Description
Part of the gap observed in #119 is due to webp-animation
using multi-threading. libwebp
also has a multi-threading option for still images. But right now image-webp
is single-threaded.
I think there are some opportunities for easy wins from parallelization.
Decoding frames in parallel
Each frame is contained in its own ANMF
chunk which specifies the length, so we should be able to read the raw bytes and spawn the decoding on a thread pool quite easily.
Complication: this may dramatically increase memory usage on machines with lots of cores, or if the decoding of the frames performs faster than compositing them and uncomposited frames pile up. We will need to introduce some sort of backpressure mechanism so that it doesn't happen. For example, decoding is only allowed to have at most X frames or at most Y megapixels in flight. We know all the frame dimensions so it's not too hard to enforce, but still adds some complexity to the code as opposed to just slapping .par_iter()
on it.
Compositing frames in parallel
In the general case compositing is inherently sequential: it requires the previous frame to be fully composited before the next one can start. However, each row in the image can be processed independently, so we should be able to just use .par_chunks_mut()

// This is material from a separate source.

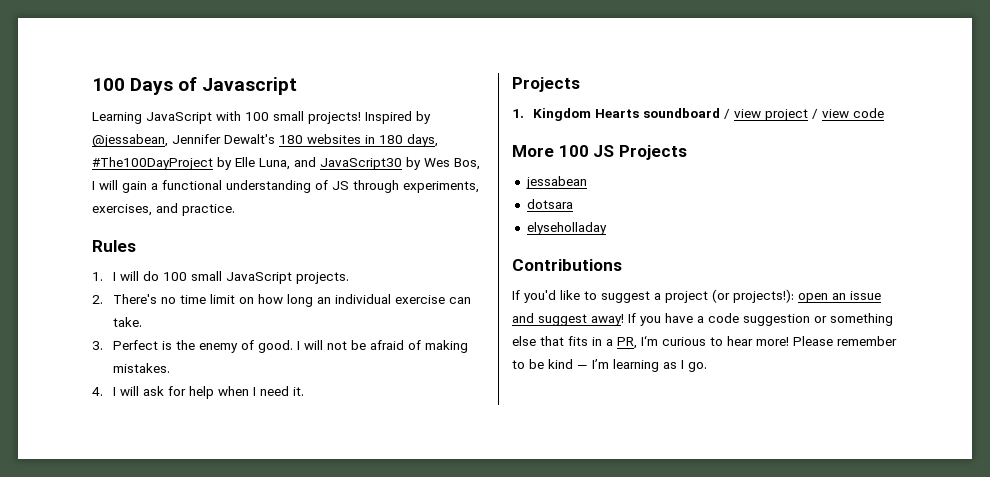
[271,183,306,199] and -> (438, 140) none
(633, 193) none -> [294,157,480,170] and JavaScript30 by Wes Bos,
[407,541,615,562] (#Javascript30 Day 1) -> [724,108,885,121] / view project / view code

on the buffer and composite each row separately.
The profile in #119 shows that we're spending a lot of time just doing alpha blending, so this could translate to significant performance gains.
Still images?
libwebp
also has optional multi-threading support for still images. I've benchmarked dwebp
compared to dwebp -mt
on a lossy image and only saw a 20% improvement in performance. The single-threaded bottleneck in #71 also makes it seem like we won't get much out of single-image parallelism. I don't think it's worth the trouble for static images.